## Written instruction
Filter the items below and copy out every line that contains the word "vegetation".

[Shape boundary entries]
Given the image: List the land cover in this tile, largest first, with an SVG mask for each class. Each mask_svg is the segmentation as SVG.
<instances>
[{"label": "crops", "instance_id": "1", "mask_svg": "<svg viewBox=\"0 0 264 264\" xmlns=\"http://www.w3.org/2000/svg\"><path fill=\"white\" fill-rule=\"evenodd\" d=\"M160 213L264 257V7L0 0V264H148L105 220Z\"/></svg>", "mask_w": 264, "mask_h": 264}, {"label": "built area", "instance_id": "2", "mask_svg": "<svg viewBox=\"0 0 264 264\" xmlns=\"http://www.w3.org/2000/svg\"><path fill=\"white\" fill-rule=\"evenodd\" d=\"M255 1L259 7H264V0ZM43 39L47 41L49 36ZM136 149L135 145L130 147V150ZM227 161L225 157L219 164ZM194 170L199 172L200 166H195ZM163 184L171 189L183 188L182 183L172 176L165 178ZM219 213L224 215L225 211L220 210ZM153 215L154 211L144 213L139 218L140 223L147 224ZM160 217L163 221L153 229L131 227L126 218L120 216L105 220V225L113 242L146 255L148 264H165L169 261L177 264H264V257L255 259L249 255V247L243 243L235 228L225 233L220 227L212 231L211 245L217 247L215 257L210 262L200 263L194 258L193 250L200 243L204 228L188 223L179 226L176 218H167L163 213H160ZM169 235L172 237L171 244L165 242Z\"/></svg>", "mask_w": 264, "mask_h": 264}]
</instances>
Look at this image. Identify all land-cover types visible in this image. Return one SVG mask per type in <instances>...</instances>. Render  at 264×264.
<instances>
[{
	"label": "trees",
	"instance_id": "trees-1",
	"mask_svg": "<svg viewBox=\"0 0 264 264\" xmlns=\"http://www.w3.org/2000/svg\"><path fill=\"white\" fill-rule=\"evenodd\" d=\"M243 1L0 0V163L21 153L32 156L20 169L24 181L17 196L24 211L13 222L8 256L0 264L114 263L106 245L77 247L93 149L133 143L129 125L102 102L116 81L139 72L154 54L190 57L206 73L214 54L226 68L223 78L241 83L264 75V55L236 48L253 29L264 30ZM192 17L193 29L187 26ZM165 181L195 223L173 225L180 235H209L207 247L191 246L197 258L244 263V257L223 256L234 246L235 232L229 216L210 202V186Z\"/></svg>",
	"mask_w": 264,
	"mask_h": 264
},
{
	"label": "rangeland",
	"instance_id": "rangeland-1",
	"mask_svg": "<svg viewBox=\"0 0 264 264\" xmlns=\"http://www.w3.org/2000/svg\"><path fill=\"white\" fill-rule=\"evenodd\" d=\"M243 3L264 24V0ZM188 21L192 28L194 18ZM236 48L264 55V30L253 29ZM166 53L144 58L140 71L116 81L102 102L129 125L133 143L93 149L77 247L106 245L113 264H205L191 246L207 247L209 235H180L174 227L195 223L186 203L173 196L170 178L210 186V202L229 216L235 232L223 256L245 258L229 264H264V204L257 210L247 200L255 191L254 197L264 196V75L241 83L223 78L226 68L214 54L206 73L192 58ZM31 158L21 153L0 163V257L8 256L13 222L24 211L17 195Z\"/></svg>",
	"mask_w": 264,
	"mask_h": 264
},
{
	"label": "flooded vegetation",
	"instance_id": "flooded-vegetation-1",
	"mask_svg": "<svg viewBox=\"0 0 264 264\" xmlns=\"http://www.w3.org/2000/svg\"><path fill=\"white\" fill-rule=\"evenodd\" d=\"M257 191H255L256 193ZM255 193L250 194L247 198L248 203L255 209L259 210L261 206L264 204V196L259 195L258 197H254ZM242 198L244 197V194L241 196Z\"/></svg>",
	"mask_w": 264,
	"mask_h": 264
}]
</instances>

## Response to this exercise
	"label": "flooded vegetation",
	"instance_id": "flooded-vegetation-1",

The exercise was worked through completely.